The Blackwell and Southern Railway ("B&SR") constructed a rail line running from Braman, Oklahoma to Tonkawa, Oklahoma. The 15.95 mi route was built in 1899, and sold to the Atchison, Topeka and Santa Fe Railway (AT&SF) in early 1900.

==History==
===Kansas and Southeastern Railroad===
As background, a rail connection had arrived in the town of Hunnewell, Kansas in 1880, giving that locale access to the Kansas City stockyards and beyond. Thus when the separate Kansas and Southeastern Railroad, which had been incorporated in Kansas on August 16, 1897, constructed in 1898 a line from Hunnewell on the Kansas-Oklahoma border south to Braman, about 9.1 miles, Braman became a desirable connection point for other railroads.

===B&SR===
Against that framework, The Blackwell and Southern Railway Company was incorporated under the General Laws of the Territory of Oklahoma on June 2, 1899 with its headquarters in Guthrie. Utilizing over $150,000 advanced from the AT&SF, the railway built south from Braman through Blackwell-- which had an east/west railroad connection owned by the Hutchinson and Southern Railway-- and continued on to Tonkawa, 15.95 miles in total. The single-track line was completed on August 7, 1899, and was operated by the AT&SF from its first day.

===Sale===
The B&SR was sold to the AT&SF on January 26, 1900. This was just shortly after the AT&SF bought both the Kansas and Southeastern Railroad and the Hutchinson and Southern Railway on December 20, 1899.

===Subsequent events===
The Blackwell-to-Tonkawa segment of the line has since been abandoned, but the Blackwell-to-Braman segment is still in use. It is owned by the Blackwell Industrial Authority ("BIA") and the Oklahoma Department of Transportation ("ODOT").
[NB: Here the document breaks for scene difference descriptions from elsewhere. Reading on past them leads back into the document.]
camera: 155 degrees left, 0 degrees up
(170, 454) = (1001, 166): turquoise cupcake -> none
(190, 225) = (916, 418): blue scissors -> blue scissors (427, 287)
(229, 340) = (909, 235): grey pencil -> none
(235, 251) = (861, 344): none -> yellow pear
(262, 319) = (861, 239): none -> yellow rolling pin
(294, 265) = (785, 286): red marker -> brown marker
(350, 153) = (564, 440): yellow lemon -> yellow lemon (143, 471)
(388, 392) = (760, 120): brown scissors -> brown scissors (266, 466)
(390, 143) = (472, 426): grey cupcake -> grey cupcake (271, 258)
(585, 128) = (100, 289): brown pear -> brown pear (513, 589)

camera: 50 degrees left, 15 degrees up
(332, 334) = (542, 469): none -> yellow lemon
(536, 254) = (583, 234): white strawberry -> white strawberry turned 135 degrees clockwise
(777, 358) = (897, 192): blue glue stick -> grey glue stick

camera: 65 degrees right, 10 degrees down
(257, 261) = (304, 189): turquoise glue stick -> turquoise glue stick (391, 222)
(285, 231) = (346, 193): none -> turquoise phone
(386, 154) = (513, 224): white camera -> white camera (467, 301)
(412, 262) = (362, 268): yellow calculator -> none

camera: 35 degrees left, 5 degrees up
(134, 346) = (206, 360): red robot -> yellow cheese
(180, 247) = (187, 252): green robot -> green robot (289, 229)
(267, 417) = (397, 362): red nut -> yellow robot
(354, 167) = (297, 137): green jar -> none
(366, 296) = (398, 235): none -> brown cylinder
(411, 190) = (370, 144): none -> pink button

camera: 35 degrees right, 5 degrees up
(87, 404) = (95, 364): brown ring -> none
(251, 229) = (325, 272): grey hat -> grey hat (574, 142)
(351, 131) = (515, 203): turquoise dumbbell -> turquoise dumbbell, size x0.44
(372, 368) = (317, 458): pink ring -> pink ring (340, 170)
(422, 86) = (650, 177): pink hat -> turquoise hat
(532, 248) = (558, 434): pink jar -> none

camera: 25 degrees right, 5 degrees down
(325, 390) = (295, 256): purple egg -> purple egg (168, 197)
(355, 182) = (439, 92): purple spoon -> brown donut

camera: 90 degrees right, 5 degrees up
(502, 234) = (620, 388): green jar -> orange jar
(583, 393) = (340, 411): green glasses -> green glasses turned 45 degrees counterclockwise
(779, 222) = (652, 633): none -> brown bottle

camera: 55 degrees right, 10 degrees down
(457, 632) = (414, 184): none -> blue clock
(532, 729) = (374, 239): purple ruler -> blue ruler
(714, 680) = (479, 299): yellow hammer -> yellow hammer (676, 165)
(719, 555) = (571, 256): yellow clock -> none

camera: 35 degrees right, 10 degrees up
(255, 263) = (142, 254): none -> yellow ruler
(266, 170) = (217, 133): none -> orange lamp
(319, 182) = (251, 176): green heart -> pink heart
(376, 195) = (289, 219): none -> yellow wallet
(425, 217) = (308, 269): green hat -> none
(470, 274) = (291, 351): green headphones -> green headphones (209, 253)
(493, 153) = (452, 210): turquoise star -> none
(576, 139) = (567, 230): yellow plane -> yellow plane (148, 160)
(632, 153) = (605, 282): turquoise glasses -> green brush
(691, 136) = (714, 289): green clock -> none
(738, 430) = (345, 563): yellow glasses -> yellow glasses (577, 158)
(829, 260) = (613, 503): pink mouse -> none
Its long-time operator was the Blackwell Northern Gateway Railroad ("BNG"); but, on February 18, 2025, Land Rush Rail Corporation ("LRRC"), a subsidiary of Farmrail, filed a verified notice of exemption with the Surface Transportation Board, declaring it had entered into a lease agreement with the BIA and ODOT to take over operations of the former BNG trackage.